Acknowledging that teenagers today have more things to occupy their time, Fabiilli also notes the large number of high school students who hold down part-time jobs in the retail sector, making it difficult to gain the type of commitment that was much more common back in the day.

Despite his obvious passion for the sport, Fabiilli knows all too well that each new season becomes that much more challenging. Over the past three years, he has worked with the St. Charles junior program in the spring, with the Gladiators in the summer and back with the senior boys come September.

“There’s times that it’s tough,” Fabiilli said. “But then you look at the kids and you see the smiles on their faces and you just keep going and going.”

While enjoying the opportunity to guide his sons (Michael and Christopher) over the past few years, Fabiilli quickly realized what every lifelong coach should know.

“For anyone who has coached this length of time, you have to have an understanding wife. I have to thank my wife (Joanne), because every year that I do this, she never says no,” Fabiilli said.

More than anyone, she knows all too well both sides of the Fabiilli persona that players come to appreciate over time.

“I have that tough exterior, but there’s always a soft side,” he said. “I would hope that my players would say that I’m tough, but tough in a good way. Whenever I coach, I want them to play with passion, to play well, to win, to learn.”

He also wants them to continue the St Charles College tradition.

“I’m big on tradition and the football teams understands that.
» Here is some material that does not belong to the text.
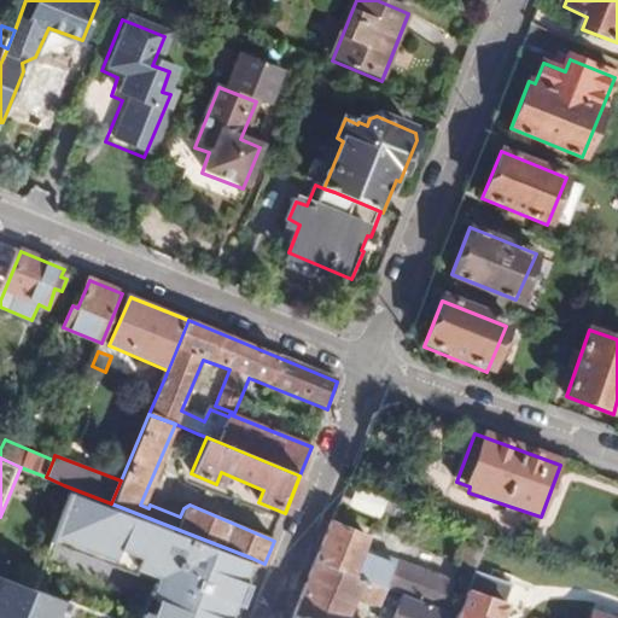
[(345,503),(377,517),(385,495),(353,483),(345,503)]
We talk to the kids about the tradition - it’s good to have that,” he said.

And while the championship banners are not nearly as bountiful for the garnet and grey as they may have been in decades gone by, Fabiilli keeps it all in perspective. “We haven’t won as much in recent years, but that’s not always the most important thing,” said Fabiilli. “We try and teach them life lessons, teamwork, and when you get knocked down, you’ve got to get right back up.”

It’s the way that it’s always been at St Charles College. And few know that better than Mike Fabiilli.